- Animals: bees
- Education and Training: on-farm/ranch research, workshop
- Farm Business Management: whole farm planning
Invasive plant species have been observed altering plant-pollinator webs and devastating plant communities by out-competing native plant species. Despite these observations, little is known about the direct effects invasive plants have on native bees, or if these effects are positive, negative or neutral.
This project focuses on understanding the direct effects of invasive plants on a native bee species. By identifying use, preference and nutrition of native and invasive plants, I hoped to better understand how the encroachment of invasive plants are influencing native bee pollen resource use and nutrition.
This information will be used to improve hedgerows in agricultural areas and to inform land-managers of the most important floral resources for conservation of native bees.

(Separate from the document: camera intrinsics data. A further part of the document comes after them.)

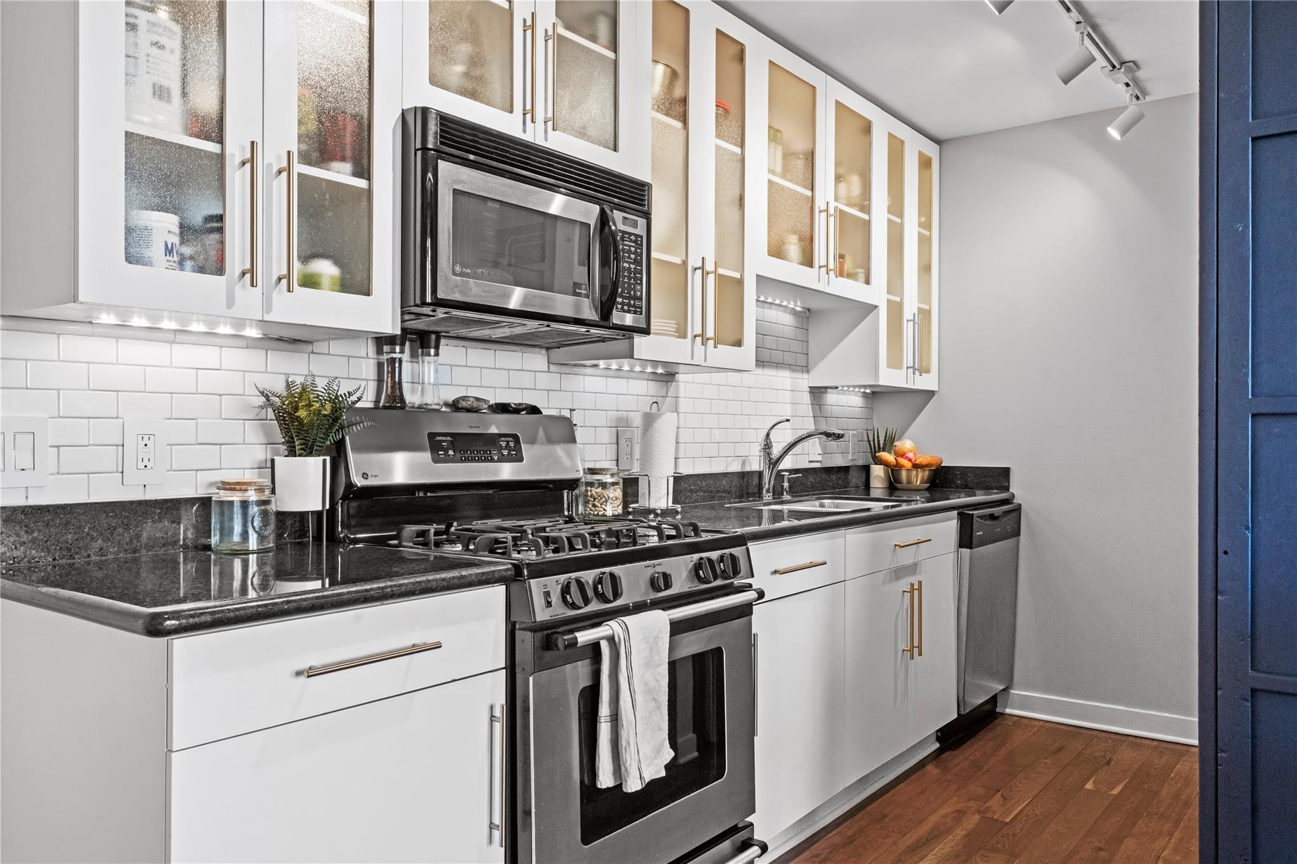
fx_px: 937
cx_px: 648
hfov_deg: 69.4
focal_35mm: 26
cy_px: 432
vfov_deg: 49.5
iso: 1600
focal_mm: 26
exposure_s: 1/25
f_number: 10
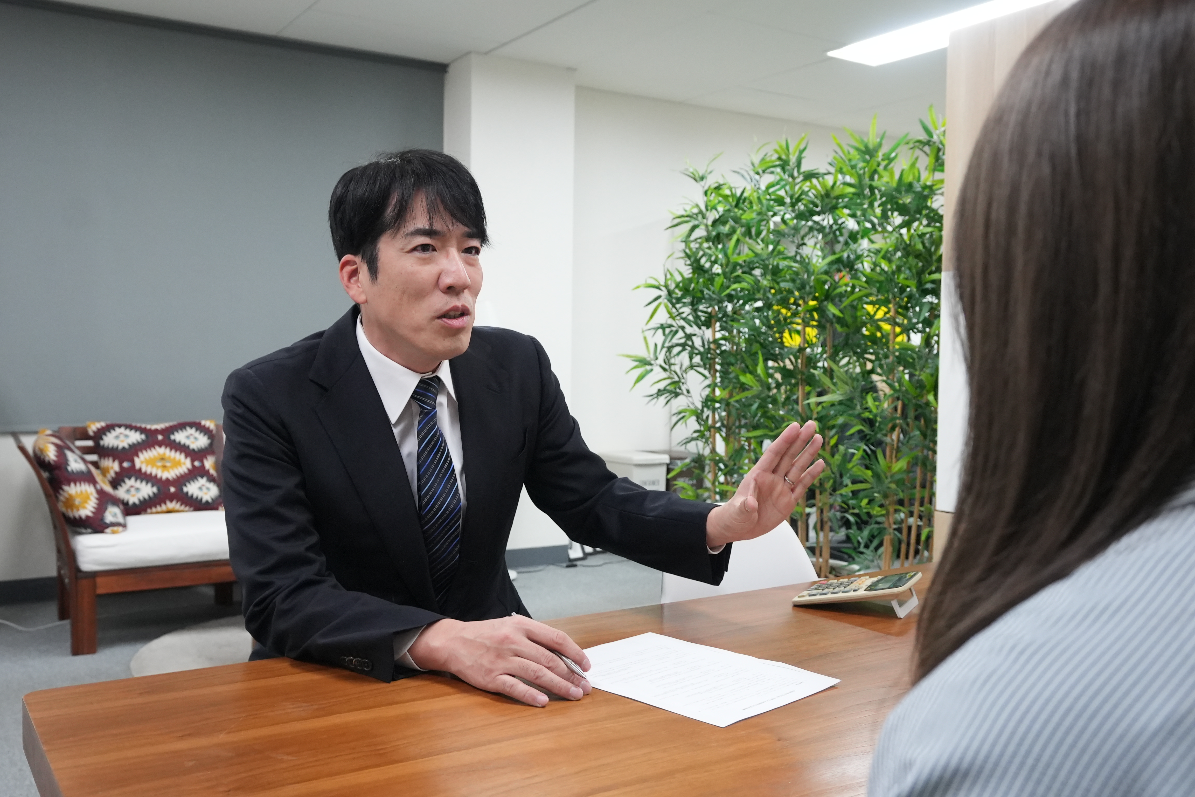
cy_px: 398
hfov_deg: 57.2
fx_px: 1095
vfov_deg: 40.0
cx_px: 598
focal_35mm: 33
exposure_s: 1/160
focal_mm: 22
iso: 2500
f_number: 4.5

Global pollinator declines threaten the sexual reproduction of an estimated 90% of flowering plant species and 70% of crop species (Klein et al. 2007; Kearns et al. 1998; Potts et al. 2010; Ashman 2004). In species that require or benefit from animal-mediated pollination, these declines can result in pollen limitation and seed limitation that have demographic consequences on plant reproduction (Knight et al. 2005; Young et al. 2005; Aguilar et al. 2006) and threaten food security, ecosystem stability and the provision of valuable ecosystem services (Allen-Wardell et al. 1998; Potts et al. 2010). The rapid decline of European honeybee (Apis mellifera) colonies, the primary agricultural pollinators, from Colony Collapse Disorder threatens to drastically impact food production and has intensified the need to seek alternate pollinators, such as native bees (Winfree et al. 2007). However, native pollinators are also declining (Biesmeijer et al. 2006), placing even greater need on understanding and conserving this crucial ecosystem service.

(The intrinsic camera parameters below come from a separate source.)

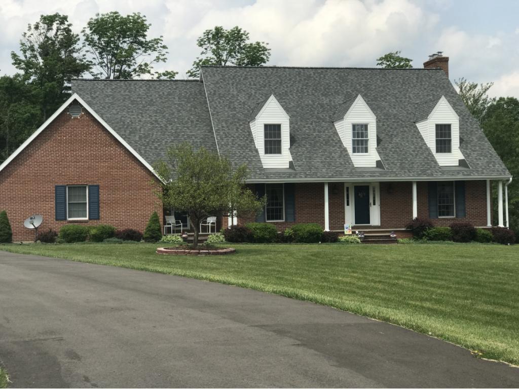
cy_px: 194
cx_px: 260
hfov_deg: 33.8
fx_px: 855
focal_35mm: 57
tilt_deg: -0.3
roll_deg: +0.5
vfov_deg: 25.7
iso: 20
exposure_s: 1/1100
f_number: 2.8
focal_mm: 6.6
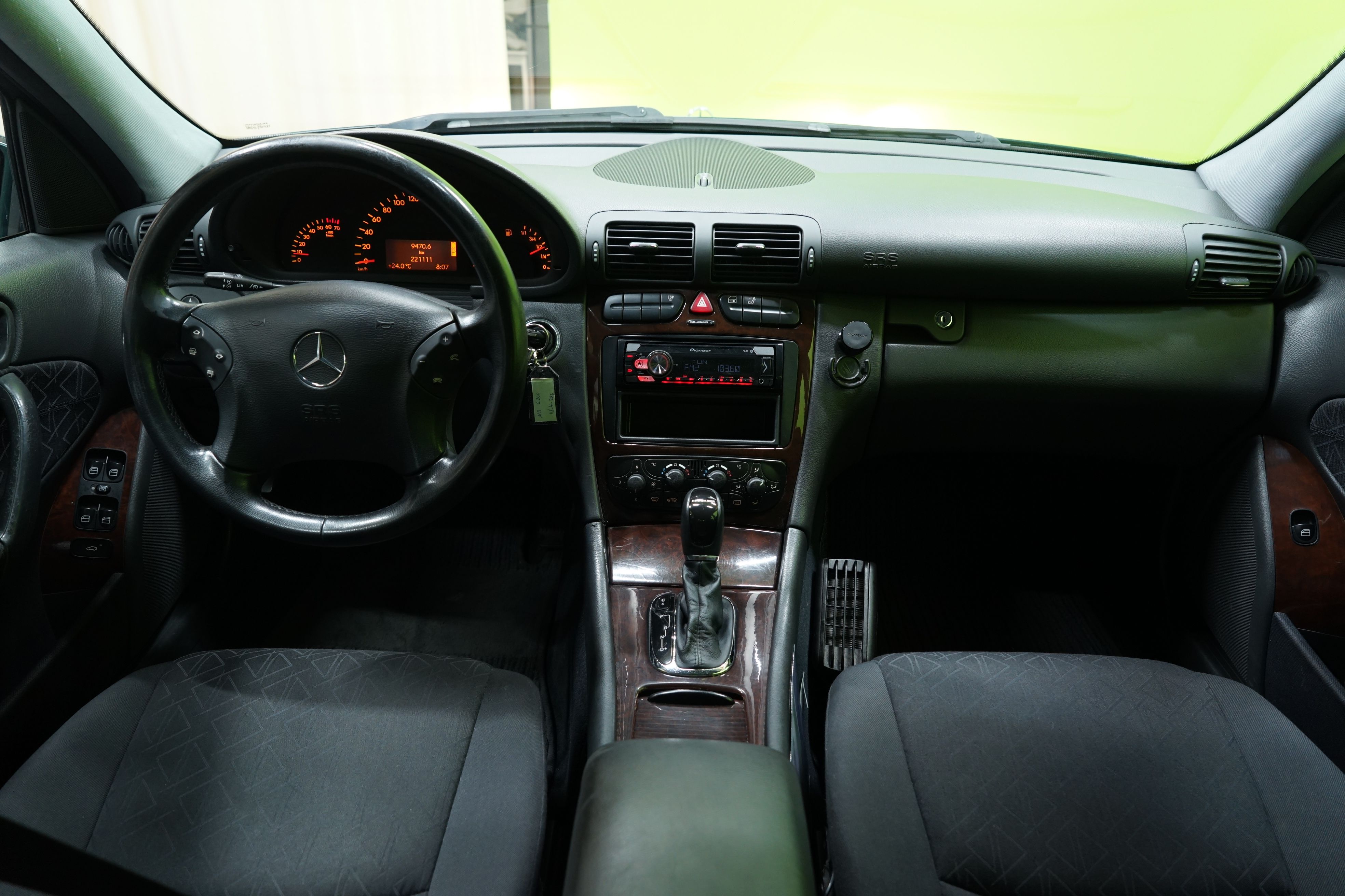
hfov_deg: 71.5
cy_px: 448
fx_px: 934
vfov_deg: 51.3
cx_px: 672
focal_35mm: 25
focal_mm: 25
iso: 1000
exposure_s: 1/25
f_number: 4.5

Although conserving pollinators has become a major area of research, especially in agricultural areas, one major limitation is a lack of specific information on pollinator needs and preferences. Using Bombus vosnesenskii as a model species, we determined plant preferences in natural environments and identified characteristics of plants that influence preference.
1) Quantify the available pollen resources in grassland sites.
2) Identify pollen sources chosen by bumble bees.
3) Evaluate the characteristics of the plants chosen by bumble bees.
4) Identify the native plants that are essential to bumble bees throughout their life cycle.
5) Quantify changes in bumble bee abundance after improving hedgerows.
6) Provide information to farmers, researchers and societies to improve conservation, pollination and restoration efforts, especially oriented toward these important agricultural pollinators, bumble bees.